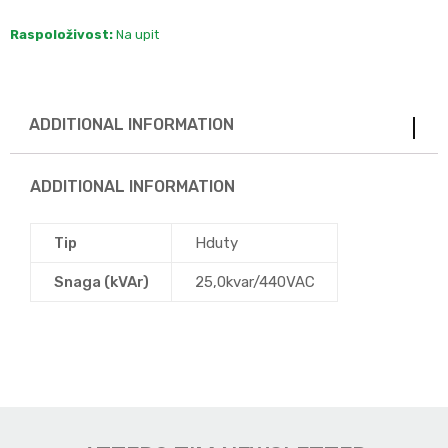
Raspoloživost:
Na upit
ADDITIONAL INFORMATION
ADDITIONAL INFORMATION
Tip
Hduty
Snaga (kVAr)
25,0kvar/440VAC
◆ ◆ ◆
WHAT TO DO
An exact copy of all the entries is required, and it must contain no pictures.

TASK RESPONSE
Raspoloživost:
Na upit
ADDITIONAL INFORMATION
ADDITIONAL INFORMATION
Tip
Hduty
Snaga (kVAr)
25,0kvar/440VAC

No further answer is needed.